Your sliding closet doors may have tracks secured to the floor and be guided by a top rail. If one side of your door is loose, then it’s most likely that a wheel or wheel brace is faulty. Take a look and ensure the entire wheel is in one piece and properly seated in the track.
- Sliding closet doors fall off tracks
First, check the alignment of your closet doors. Stand back five feet or so and examine the gaps on the top and bottom. There should be an even and uniform separation all the way along the top and bottom. If you see an uneven gap, it will require you to raise or lower one of the sides, and can fix the problem of your closet doors jumping off their track. Depending on your door type, locate the brace that holds the wheel on the side that is sagging. Using a screwdriver, you can just adjust the mounting screw you’ll (the only screw you’ll see there!), turning clock-wise until the side of the door raises up automatically, making the gap even. Your brace may be the type that doesn’t have this one mounting screw, and you’ll have to manually move the brace and wheel assembly with your hand to get into position before tightening down up to two small screw attached to the inside of the door.If the above doesn’t fix the alignment or door hopping off the track, it is probably time to replace the wheel mechanism. You may notice that a wheel is broken or it’s brace is bent. This will be an obvious sign that you need a new part.

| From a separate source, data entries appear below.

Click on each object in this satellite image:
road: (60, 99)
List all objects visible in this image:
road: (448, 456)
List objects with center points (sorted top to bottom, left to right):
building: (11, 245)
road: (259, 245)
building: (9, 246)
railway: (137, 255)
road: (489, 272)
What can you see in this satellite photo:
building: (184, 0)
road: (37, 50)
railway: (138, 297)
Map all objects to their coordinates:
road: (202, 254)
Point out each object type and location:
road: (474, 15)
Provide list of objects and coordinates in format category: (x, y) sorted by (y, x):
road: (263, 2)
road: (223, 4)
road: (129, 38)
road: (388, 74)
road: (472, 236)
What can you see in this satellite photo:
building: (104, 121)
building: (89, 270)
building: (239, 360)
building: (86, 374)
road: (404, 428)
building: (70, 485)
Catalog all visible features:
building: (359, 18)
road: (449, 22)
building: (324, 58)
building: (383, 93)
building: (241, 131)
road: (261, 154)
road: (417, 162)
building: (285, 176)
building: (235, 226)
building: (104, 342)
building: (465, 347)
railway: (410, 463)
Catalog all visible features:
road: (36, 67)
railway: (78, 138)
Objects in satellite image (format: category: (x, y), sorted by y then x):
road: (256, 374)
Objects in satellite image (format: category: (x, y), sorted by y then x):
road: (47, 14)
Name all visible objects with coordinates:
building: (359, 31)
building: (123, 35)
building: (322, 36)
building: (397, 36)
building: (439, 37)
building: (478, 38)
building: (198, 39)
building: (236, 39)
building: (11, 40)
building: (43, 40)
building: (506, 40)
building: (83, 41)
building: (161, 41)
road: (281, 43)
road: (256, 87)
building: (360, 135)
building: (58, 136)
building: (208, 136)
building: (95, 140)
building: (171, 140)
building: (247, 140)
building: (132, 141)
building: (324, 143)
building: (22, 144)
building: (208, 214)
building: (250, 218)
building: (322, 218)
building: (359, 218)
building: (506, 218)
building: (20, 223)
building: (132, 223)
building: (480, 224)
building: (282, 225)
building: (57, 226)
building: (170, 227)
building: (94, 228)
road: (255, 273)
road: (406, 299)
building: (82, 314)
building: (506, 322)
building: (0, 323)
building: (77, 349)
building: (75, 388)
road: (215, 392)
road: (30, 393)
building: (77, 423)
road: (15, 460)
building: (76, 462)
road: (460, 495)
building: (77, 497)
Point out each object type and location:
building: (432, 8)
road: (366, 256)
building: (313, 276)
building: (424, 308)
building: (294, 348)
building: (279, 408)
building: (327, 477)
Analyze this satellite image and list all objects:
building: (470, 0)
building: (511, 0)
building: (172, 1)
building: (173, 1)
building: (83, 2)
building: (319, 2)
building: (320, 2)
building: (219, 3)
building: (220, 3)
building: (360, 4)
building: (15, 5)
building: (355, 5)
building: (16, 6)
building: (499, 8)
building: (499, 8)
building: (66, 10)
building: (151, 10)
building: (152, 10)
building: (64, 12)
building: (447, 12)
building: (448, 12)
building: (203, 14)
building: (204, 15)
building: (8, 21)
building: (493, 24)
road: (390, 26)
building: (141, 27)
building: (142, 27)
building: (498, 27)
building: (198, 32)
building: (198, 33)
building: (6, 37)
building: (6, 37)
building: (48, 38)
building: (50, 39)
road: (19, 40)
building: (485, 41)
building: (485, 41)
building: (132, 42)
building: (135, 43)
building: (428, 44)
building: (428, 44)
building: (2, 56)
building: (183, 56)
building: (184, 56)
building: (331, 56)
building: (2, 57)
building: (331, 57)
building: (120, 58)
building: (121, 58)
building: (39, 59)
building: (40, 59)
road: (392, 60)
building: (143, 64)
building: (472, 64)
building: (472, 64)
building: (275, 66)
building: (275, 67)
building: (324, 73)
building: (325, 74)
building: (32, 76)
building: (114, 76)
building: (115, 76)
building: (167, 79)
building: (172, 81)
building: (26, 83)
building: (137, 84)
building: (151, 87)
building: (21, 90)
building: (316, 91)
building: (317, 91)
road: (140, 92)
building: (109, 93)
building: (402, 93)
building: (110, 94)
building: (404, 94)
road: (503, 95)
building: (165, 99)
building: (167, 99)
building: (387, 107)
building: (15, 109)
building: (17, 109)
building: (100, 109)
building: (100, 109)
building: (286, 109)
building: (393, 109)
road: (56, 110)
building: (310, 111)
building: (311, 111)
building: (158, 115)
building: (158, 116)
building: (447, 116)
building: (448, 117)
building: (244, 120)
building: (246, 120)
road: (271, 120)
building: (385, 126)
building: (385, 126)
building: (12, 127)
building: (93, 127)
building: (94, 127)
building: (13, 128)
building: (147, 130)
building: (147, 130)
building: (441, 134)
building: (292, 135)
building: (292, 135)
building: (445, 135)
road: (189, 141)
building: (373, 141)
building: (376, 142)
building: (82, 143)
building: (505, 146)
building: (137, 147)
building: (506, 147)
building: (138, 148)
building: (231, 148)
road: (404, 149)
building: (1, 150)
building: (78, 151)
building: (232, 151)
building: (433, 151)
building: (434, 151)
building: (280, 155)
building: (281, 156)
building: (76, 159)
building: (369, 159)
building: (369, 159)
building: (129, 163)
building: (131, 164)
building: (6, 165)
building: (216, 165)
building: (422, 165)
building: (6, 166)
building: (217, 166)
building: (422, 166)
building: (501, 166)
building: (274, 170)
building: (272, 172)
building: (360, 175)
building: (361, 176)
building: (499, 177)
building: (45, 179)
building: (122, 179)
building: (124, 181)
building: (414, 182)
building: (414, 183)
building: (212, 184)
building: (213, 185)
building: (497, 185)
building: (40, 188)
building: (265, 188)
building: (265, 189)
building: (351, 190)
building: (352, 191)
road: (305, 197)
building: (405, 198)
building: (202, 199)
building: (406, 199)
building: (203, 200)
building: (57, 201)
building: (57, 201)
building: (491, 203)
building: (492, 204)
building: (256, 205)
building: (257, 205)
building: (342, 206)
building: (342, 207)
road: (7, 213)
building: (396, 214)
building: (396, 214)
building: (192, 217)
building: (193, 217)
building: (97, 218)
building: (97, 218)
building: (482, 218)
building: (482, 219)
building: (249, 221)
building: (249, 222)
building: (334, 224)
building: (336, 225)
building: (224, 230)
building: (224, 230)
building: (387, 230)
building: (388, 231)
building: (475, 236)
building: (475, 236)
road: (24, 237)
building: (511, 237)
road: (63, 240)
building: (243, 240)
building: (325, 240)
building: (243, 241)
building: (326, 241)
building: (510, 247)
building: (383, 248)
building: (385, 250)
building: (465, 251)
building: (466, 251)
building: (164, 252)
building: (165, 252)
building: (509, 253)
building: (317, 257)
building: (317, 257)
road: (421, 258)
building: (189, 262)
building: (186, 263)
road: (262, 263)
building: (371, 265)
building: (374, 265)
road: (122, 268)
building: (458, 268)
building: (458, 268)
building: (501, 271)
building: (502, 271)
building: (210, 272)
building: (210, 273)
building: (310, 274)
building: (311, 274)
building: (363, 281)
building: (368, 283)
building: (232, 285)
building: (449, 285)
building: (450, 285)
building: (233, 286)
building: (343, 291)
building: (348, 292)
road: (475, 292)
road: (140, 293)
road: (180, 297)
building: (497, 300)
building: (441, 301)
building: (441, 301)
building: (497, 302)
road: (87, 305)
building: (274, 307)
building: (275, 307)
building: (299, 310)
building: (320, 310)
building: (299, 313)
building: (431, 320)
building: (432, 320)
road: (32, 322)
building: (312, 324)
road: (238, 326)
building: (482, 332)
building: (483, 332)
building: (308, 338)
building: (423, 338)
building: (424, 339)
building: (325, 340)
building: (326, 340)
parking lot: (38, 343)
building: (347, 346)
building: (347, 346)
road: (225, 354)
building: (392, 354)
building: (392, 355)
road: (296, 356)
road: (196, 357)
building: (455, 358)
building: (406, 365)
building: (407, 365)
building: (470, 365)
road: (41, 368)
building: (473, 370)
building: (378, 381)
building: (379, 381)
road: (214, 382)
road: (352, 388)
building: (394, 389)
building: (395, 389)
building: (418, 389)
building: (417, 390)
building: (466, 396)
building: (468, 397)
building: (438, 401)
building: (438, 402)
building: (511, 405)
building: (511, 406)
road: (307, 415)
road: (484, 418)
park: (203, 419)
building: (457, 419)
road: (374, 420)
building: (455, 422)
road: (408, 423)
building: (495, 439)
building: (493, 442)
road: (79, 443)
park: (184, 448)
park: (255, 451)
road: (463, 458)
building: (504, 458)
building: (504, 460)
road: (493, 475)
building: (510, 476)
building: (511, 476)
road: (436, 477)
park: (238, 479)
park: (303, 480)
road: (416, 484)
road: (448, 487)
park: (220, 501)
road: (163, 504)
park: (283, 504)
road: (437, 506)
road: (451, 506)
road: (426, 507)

Another culprit to this problem is a dirty or bent track. Inspect your sliding closet door track and either vacuum or brush it out of all debris, carpet fibers and dirt. If heavy objects have been moved in and out of the closet, the metal track may have been damaged, and not providing a smooth, even guide for the wheel to roll along. If damage is minor, you can usually shape it back to normal. Try placing a length of wood block into the track, up against the bend. Then, hammer the metal against the wood (holding it down by standing on it).
- Sliding closet doors jam and don’t slide
Using some of the tips above, inspect the wheels and their braces. Tighten things down after you’ve ensured the doors are level. When in doubt, replace any parts that are damaged, i.e. pieces missing or that have chips and bends. You’ll be much happier with a new part versus trying to save some time fixing hardware that you need to retire. Jams can also be caused by damaged or dirty tracks. Follow the above for fixes.
Remember, if you have mirrored or solid wood sliding closet doors, be careful when handling and adjusting, as these doors are heavier than you think. Also, most wheels are plastic or nylon and don’t generally need lubrication, but must be kept clean and free of debris on them and in their tracks.